Recession Odds Rising

By James Pethokoukis

Look out below. An unsettling seven out of 10 economists—well, 70 percent of the ones polled by the Financial Times—think the US economy will suffer a recession next year. Of that gloomy group, 40 percent think a downturn will start in the first of half of 2023, with a third expecting one in the second half.

An important point: The poll specifies that the National Bureau of Economic Research will be the recession arbiter. That means consecutive negative quarters aren’t the definition of “recession” here.

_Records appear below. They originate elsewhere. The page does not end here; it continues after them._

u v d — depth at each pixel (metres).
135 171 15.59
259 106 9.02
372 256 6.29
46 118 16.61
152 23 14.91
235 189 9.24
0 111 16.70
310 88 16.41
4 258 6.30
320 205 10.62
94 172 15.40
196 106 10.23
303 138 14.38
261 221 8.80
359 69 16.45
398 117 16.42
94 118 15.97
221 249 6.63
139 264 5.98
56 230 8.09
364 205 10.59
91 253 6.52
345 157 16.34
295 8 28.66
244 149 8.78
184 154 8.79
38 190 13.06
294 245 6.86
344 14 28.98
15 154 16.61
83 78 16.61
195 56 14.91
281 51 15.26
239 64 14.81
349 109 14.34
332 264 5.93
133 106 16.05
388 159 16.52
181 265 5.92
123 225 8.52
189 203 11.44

Rather, the NBER looks for a “significant decline in economic activity that is spread across the economy and lasts more than a few months.” We should hope the decline is so brief and so modest that it’s a tough call for the NBER. The eight-month contraction back in 2001 is an “official” NBER recession even though no two consecutive quarters were negative.

The survey results were collected between June 6 and June 9, and it’s likely that nothing has happened since then to make this group more optimistic. The May CPI report, out June 10, was hotter than expected, raising the prospect of faster-than-expected monetary tightening by the Federal Reserve. This from JPMorgan on Monday:

Two developments since the May CPI report reinforce the case for a more hawkish FOMC meeting on Wednesday, in our view. First, the startling rise in the longer-term inflation expectations in the University of Michigan’s consumer sentiment survey could imply a higher level of the nominal neutral interest rate. Second, according to the WSJ this afternoon, the Committee will not go into tomorrow’s two-day meeting constrained by their previous guidance that a 50bp meeting “would likely be appropriate.” As such, we now look for a 75bp hike on Wednesday. To the extent today’s report about Fed officials considering “surprising markets with a larger-than-expected 0.75pp interest rate increase” helps reinforce expectations for such a move, one might wonder whether the true surprise would actually be hiking 100bp, something we think is a non-trivial risk. After this week we look for two more 50bp hikes in July and September before the Committee slows to a 25bp hike per-meeting pace until reaching terminal funds at 3.25-3.50% early next year.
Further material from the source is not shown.